Caraguá entra na Justiça contra Praiamar para restituição de valores retidos em cartões

Depois de polêmicas, empresa deixou a administração do transporte público no fim do último mês; Município fala em “prejuízo imensurável”

Ônibus da Praiamar, que circulou em Caraguá até maio; cidade passa por novo processo (Foto: Reprodução)

Bruna Silva
Caraguatatuba

A polêmica sobre a rescisão de contrato para o transporte público entre Caraguatatuba e a Praiamar parece não ter fim. A Prefeitura protocolou na 3ª Vara Civil uma ação civil pública com pedido de concessão liminar contra a corporação. A medida busca que a firma apresente, de maneira imediata, a listagem e o extrato de bilhetagem de passes, vales-transportes e valores recebidos anteriormente, pelo Município, empresas e pessoas físicas.

Segundo a Prefeitura, a solicitação consiste ainda no cumprimento imediato da liminar, “sob a pena de fixação de multa diária pelo eventual novo atraso no fornecimento do extrato do sistema de bilhetagem ou do equipamento que possibilite a consulta pelo poder público”. Há a ainda a cobrança de restituir o valor retido no prazo de cinco dias.

Na ação, o Município requer a citação e intimação da empresa de modo a apresentar sua defesa, sob pena de revelia e confissão. A Praiamar operou em Caraguá até o último dia 31, depois da cidade ter conquistado na Justiça uma liminar de caducidade no contrato de concessão, firmado entre o poder público e a terceirizada, devido às deficiências identificadas na prestação dos serviços.
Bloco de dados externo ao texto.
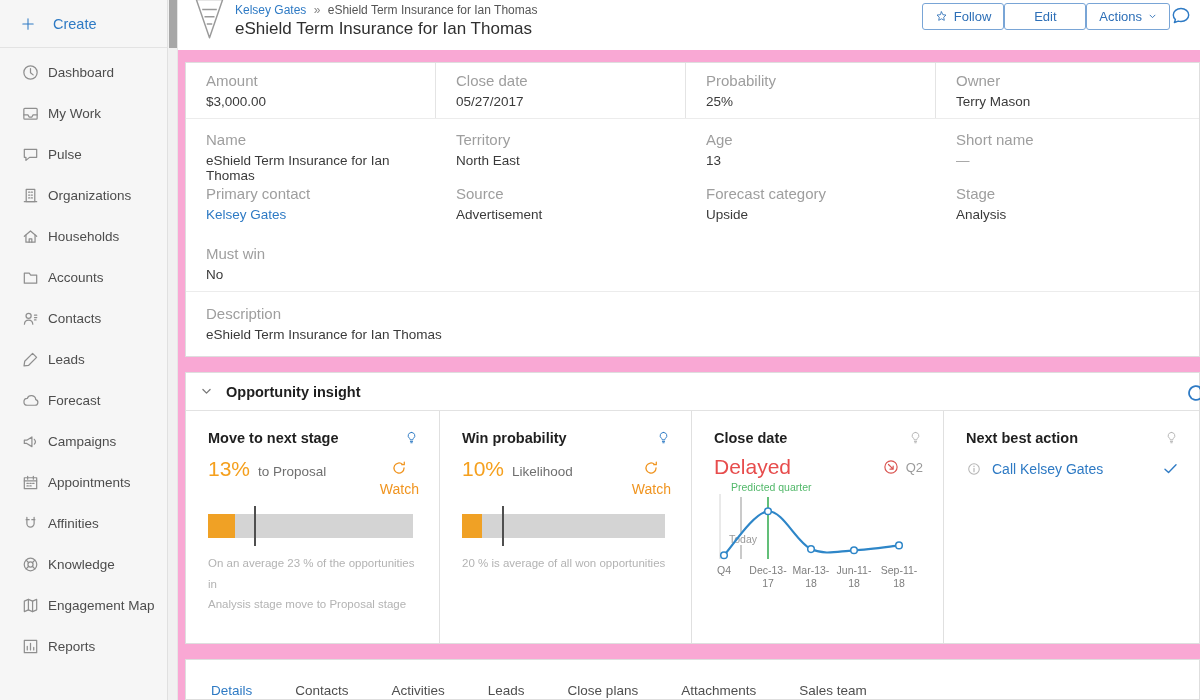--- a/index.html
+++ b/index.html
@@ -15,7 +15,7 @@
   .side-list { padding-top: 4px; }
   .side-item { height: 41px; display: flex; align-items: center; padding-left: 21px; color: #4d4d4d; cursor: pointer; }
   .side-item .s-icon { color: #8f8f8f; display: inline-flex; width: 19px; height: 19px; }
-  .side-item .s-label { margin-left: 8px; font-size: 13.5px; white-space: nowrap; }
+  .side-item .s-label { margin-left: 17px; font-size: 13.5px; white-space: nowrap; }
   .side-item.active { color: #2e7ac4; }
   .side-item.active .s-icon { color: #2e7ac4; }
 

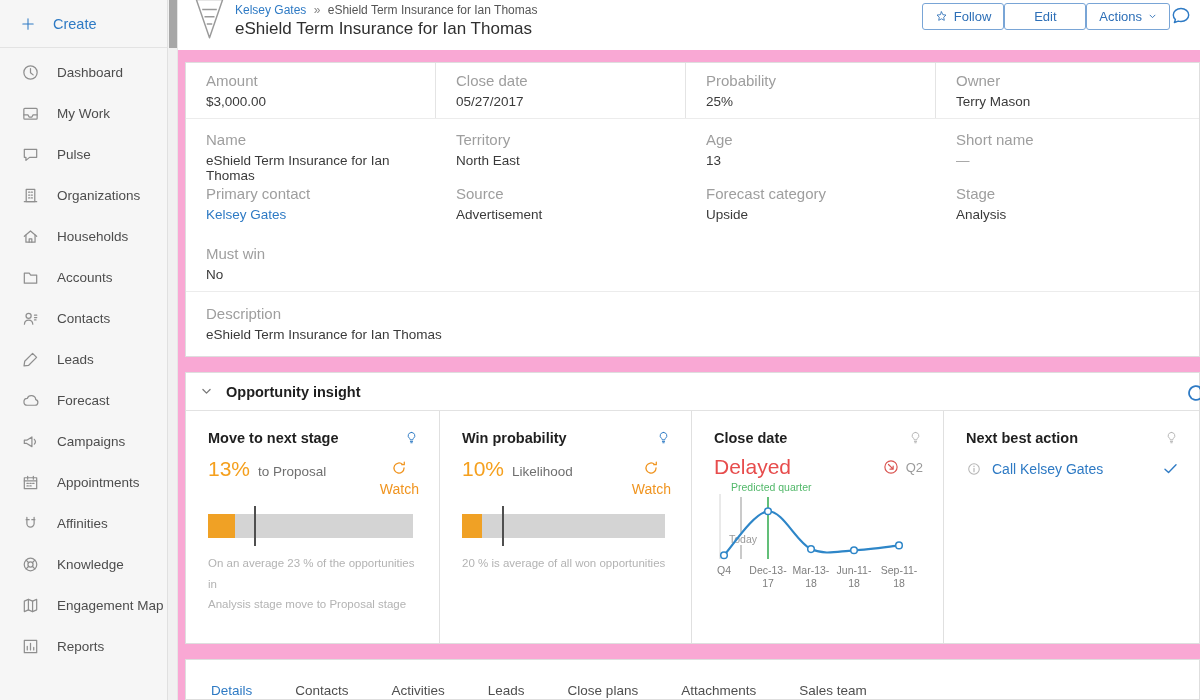--- a/index.html
+++ b/index.html
@@ -102,7 +102,7 @@
 
   
   .tabs-panel { margin-top: 15px; flex: 1; min-height: 0; padding: 23px 0 0 25px; }
-  .tabs { display: flex; gap: 16px; }
+  .tabs { display: flex; }
   .tab { font-size: 13.5px; color: #4f4f4f; margin-right: 27px; cursor: pointer; }
   .tab.active { color: #2e7ac4; }
 </style>

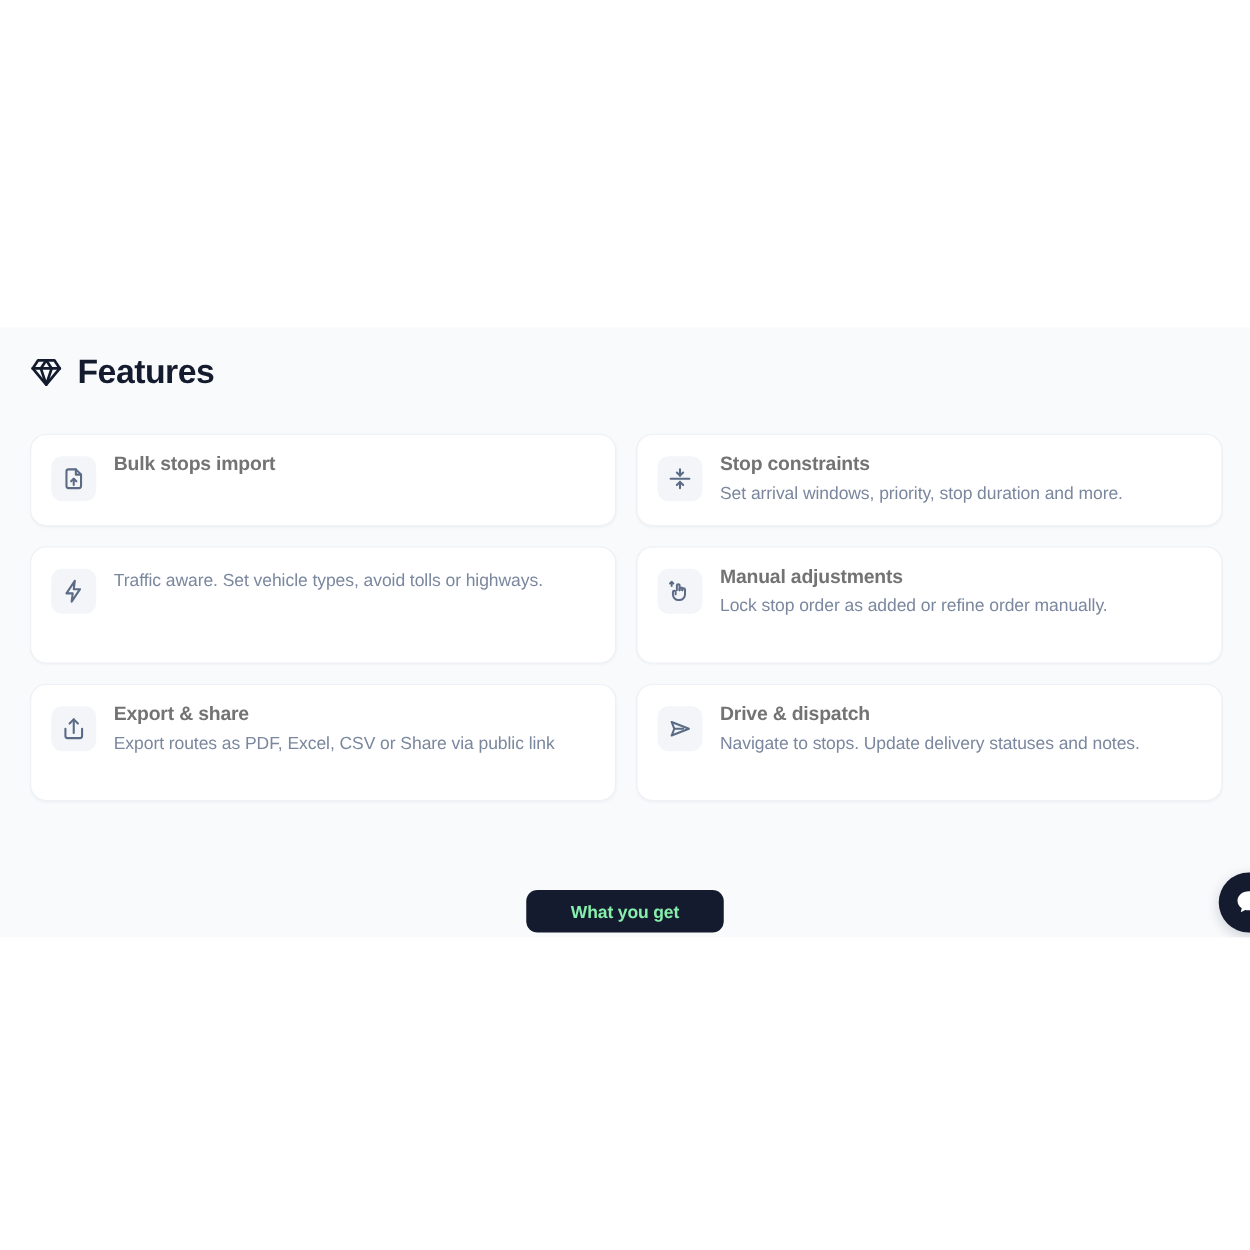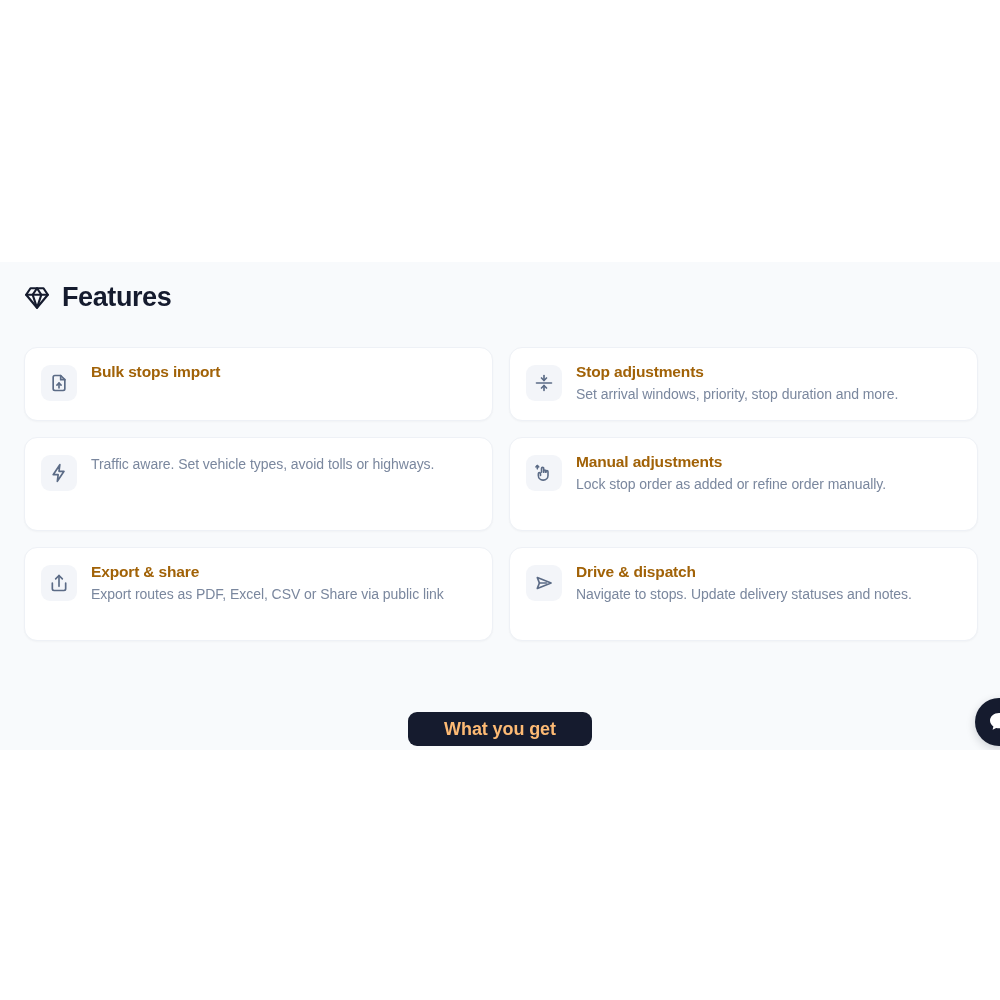--- a/index.html
+++ b/index.html
@@ -110,7 +110,7 @@
   .card-title {
     font-size: 15.5px;
     font-weight: bold;
-    color: #a16207;
+    color: #737373;
     line-height: 1.3;
     letter-spacing: -0.15px;
   }

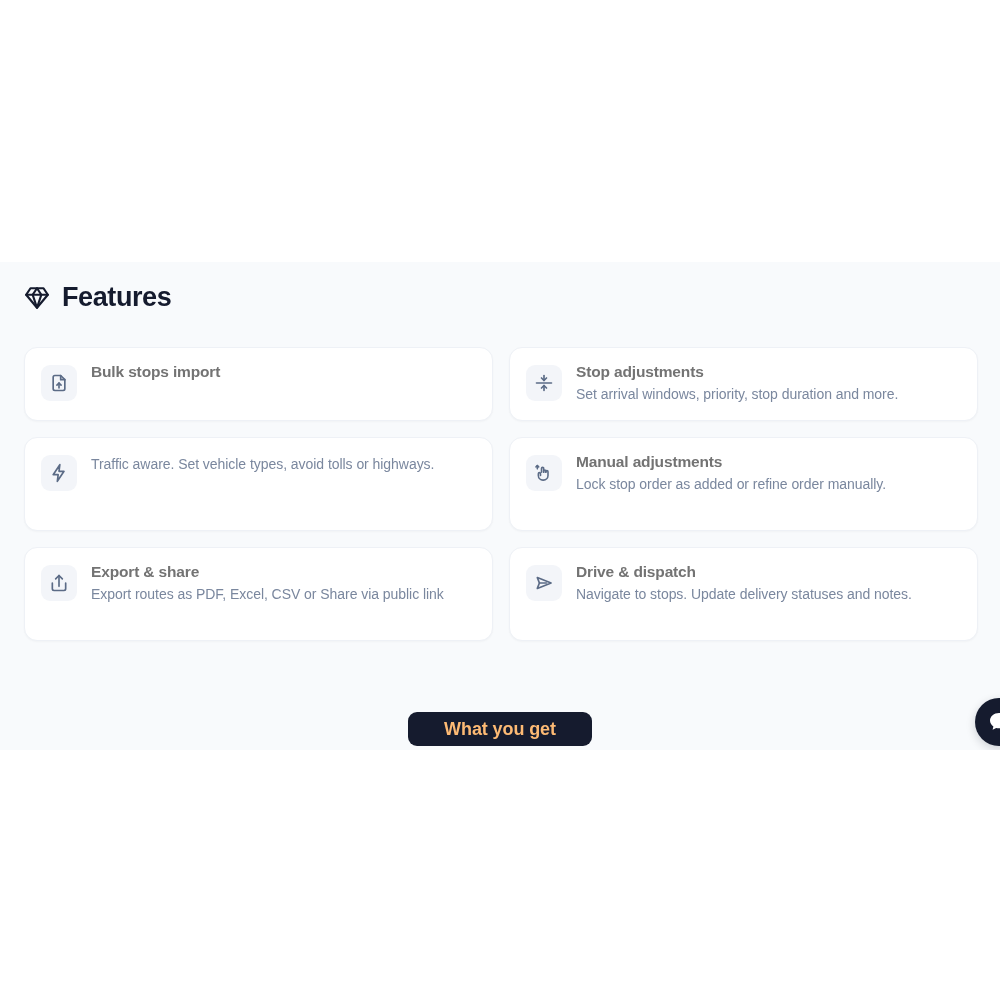--- a/index.html
+++ b/index.html
@@ -230,7 +230,7 @@
           </svg>
         </span>
         <div class="card-text">
-          <div class="card-title">Stop adjustments</div>
+          <div class="card-title">Stop constraints</div>
           <div class="card-desc">Set arrival windows, priority, stop duration and more.</div>
         </div>
       </div>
No pedido, o Executivo afirmou que, mediante à atitude da empresa, o prejuízo à população é “evidente e imensurável”.

Histórico – A Praiamar foi notificada a deixar o atendimento público, após uma série de problemas na cidade. Caraguatatuba chegou a enfrentar uma greve entre os funcionários da empresa. A paralisação foi motivada após a corporação descumprir as discussões sobre o reajuste salarial deste ano. Conforme o Sindicato, os funcionários possuíam um acordo com a Praiamar, em que todo início de maio aconteceria a discussão sobre o reajuste salarial. Entretanto, nenhuma articulação havia sido feita até o dia 20 de maio, data de início da greve. A empresa havia apontado que não seria possível o reajuste anual devido a situação econômica do município. Além disso, o Executivo apontou que havia recorrentes reclamações de passageiros acerca de linhas atrasadas e descumprimento de horários.